---------- Given text ----------

The reality with the British Empire and with America is that they were pioneers in many ways, giving them the first mover advantage, but eventually had difficulties competing with the latecomers, who were in many ways more competent. Though economically and technologically, the Anglos may have fallen behind their competitors in certain aspects, the cultural presence established by their earlier victories last much longer. Like it or not, they have been relatively successful at getting the rest of the world to accept and embrace their so called cultural values, through a combination of merit, trickery, and intimidation. They are also arguably the most narcissistic, domineering, and historically scurrilous. They led in terms of their science and technology, with that the merit side. In terms of the lengths to which one deceives and coerces, they led much more. People observes how obscenely rich and powerful individuals, in their business, are cutthroat to the extremes. They will screw over another when it is in their interest to do, meaning of course that they can get away with it. They will engage hypocritically in philanthropy and whatnot to buy their reputations and establish a facade of charity. Analogously, the Anglo world has done this massively with its cultural imperialism of which blatant historical falsification and political deception in the media are the essential ingredient. Some other countries wanted to and tried, to some degree or another, to stop them, but lack the aggressive disposition and material power to do so. Economically and militarily, the Anglo world is of course guilty of displacement of the natives in America and Australia, and even to this day, the UK holds on to the Falkland Islands. Culturally they have been successful; this, along with America’s worldwide network of military bases, which America is increasingly lacking in its ability to economically sustain, are held as socially acceptable, the social norm. This might change though, but it will take a while.

----------

▶ _Explore the material_:
1. In the passage on Anglo cultural influence, why did the other countries that tried to stop the Anglo world fail? Answer in one to three sentences.
2. Please reproduce the entire chart listing below, line for line, and leave the pictures out.

---------- Information shown ----------

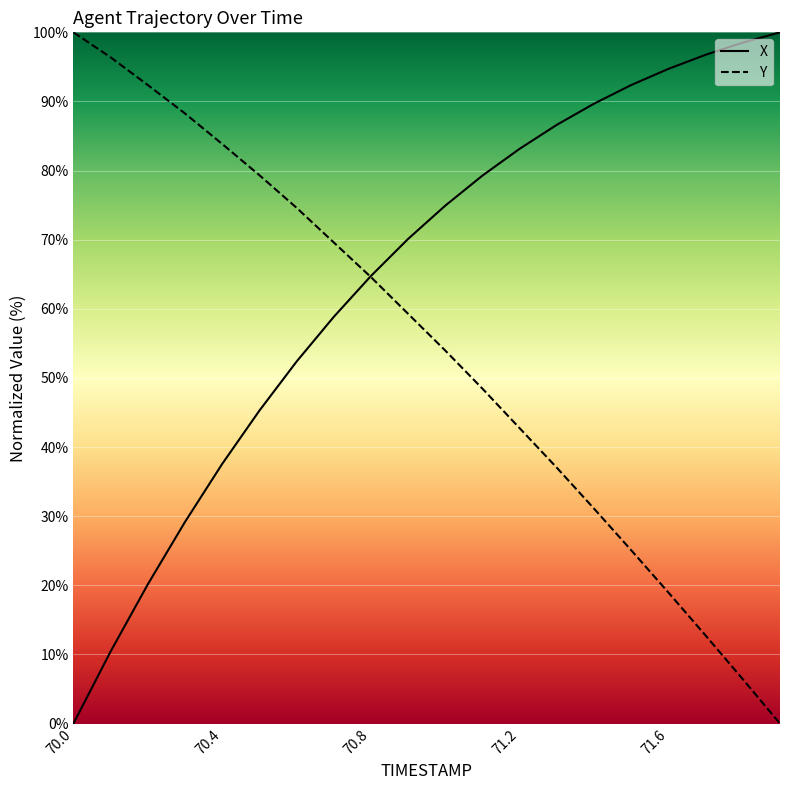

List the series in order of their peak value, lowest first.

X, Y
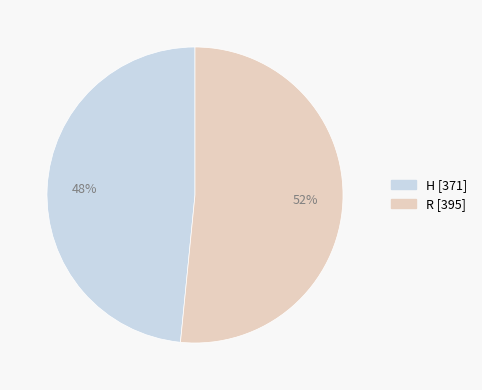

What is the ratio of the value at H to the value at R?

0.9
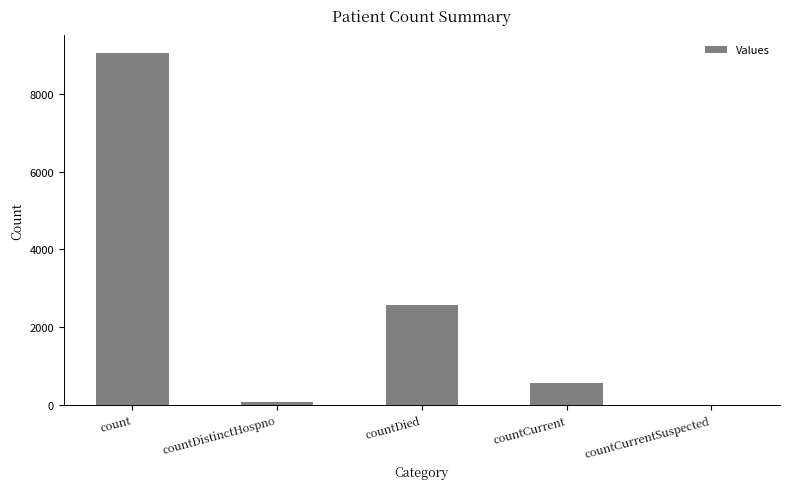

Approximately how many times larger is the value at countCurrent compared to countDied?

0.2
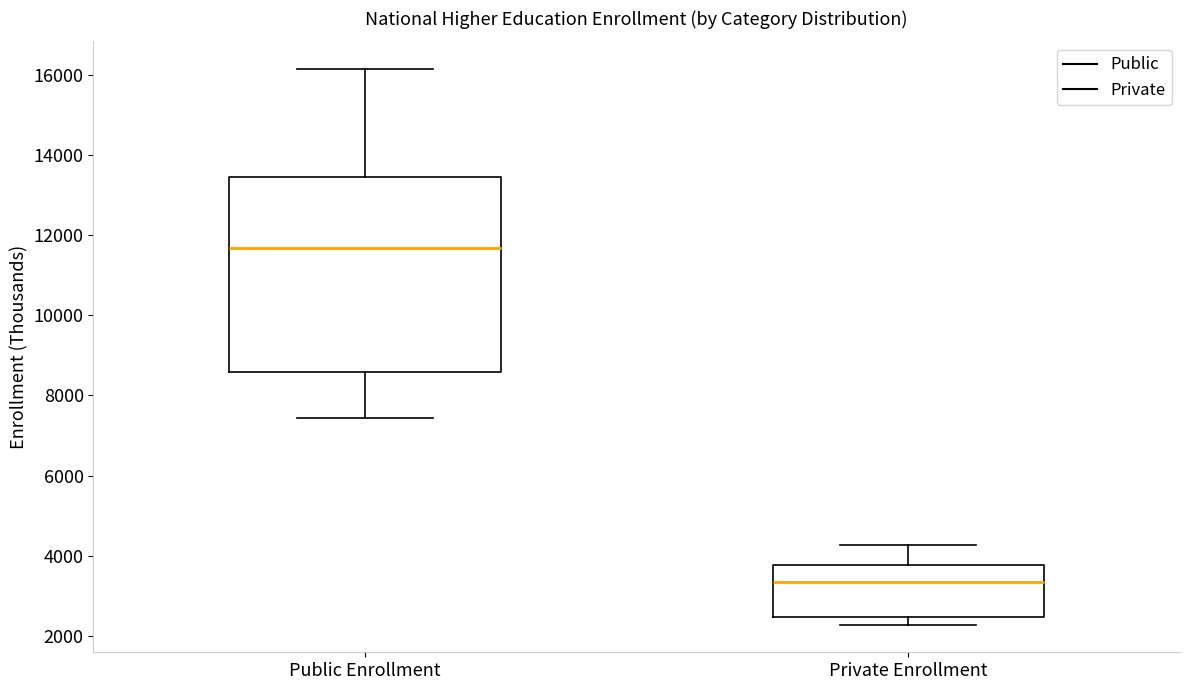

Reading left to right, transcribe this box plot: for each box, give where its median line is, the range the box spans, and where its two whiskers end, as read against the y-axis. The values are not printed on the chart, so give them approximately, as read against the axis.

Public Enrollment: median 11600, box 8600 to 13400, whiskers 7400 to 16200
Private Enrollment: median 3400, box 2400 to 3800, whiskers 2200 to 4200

----------

▶ _Written answers_:
1. According to the passage, those countries lacked the aggressive disposition and the material power needed to stop the Anglo world.

2.
List the series in order of their peak value, lowest first.

X, Y

What is the ratio of the value at H to the value at R?

0.9

Approximately how many times larger is the value at countCurrent compared to countDied?

0.2

Reading left to right, transcribe this box plot: for each box, give where its median line is, the range the box spans, and where its two whiskers end, as read against the y-axis. The values are not printed on the chart, so give them approximately, as read against the axis.

Public Enrollment: median 11600, box 8600 to 13400, whiskers 7400 to 16200
Private Enrollment: median 3400, box 2400 to 3800, whiskers 2200 to 4200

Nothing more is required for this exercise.